Menjadi manusia berarti menyadari peran kita sebagai makhluk dinamis dalam hubungan dengan Wujud Mandiri, yaitu Allah SWT. Ini mengimplikasikan bahwa untuk benar-benar menjadi manusia, kita harus mengenali keterbatasan kita dan kebutuhan kita terhadap Wujud Mandiri. Dalam wujud dinamis kita, kita memiliki permulaan dan akhir, kita berubah dan berkembang, tetapi semua ini bergantung pada sesuatu yang lebih besar---yang tidak berubah, yang kekal.
Menjadi manusia juga berarti mengakui tanggung jawab eksistensial kita. Kita tidak hanya ada untuk diri kita sendiri tetapi untuk menjalankan peran yang ditetapkan oleh Wujud Mandiri. Ketika kita mengatakan "kini saatnya aku menjadi manusia," kita mengakui bahwa kita siap untuk memahami tujuan keberadaan kita, yaitu hidup sesuai dengan fitrah kita, menjalani kehidupan yang sesuai dengan kehendak Tuhan, dan menyadari bahwa segala sesuatu yang kita lakukan harus berorientasi pada kebenaran dan kehendak-Nya.
Dengan kata lain, menjadi manusia sepenuhnya berarti melangkah ke dalam kesadaran spiritual dan eksistensial yang lebih tinggi. Ini adalah saat kita mulai melihat hidup kita dalam perspektif yang lebih luas, memahami keterhubungan kita dengan Tuhan, dan menjalani kehidupan yang bukan hanya berdasarkan keinginan dan kebutuhan material, tetapi juga berdasarkan nilai-nilai moral dan spiritual yang tinggi.

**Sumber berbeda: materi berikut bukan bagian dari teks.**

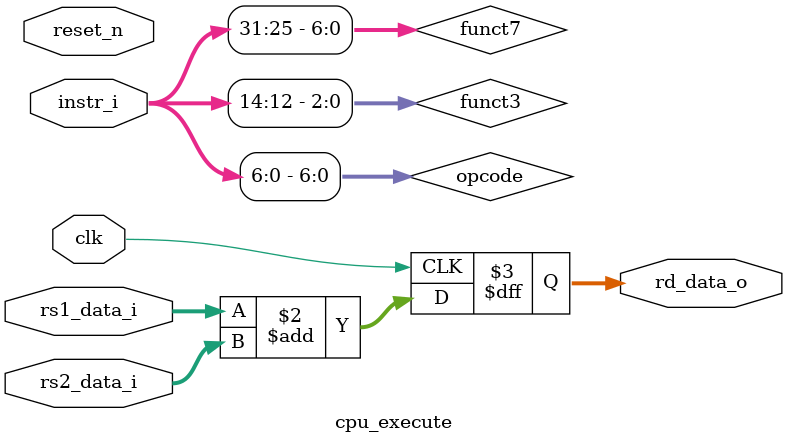
<source format=sv>
`default_nettype none

module cpu_execute
(
  input wire logic clk,
  input wire logic reset_n,

  input wire logic [31:0] instr_i,

  input wire logic [31:0] rs1_data_i,
  input wire logic [31:0] rs2_data_i,

  output logic [31:0] rd_data_o
);

logic [6:0] opcode;
logic [2:0] funct3;
logic [6:0] funct7;

assign opcode = instr_i[6:0];
assign funct3 = instr_i[14:12];
assign funct7 = instr_i[31:25];

always_ff @(posedge clk) begin
  rd_data_o <= rs1_data_i + rs2_data_i;
end

endmodule

</source>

Dalam hal ini menjadi manusia adalah seruan untuk bertindak dan hidup dengan kesadaran penuh akan hubungan kita dengan Tuhan sebagai Wujud Mandiri, dan untuk menjalani kehidupan yang selaras dengan kehendak-Nya. Ini adalah panggilan untuk memanfaatkan kemampuan berpikir, merenung, dan memahami, sehingga kita dapat hidup sebagai makhluk yang benar-benar sadar akan tujuan eksistensialnya.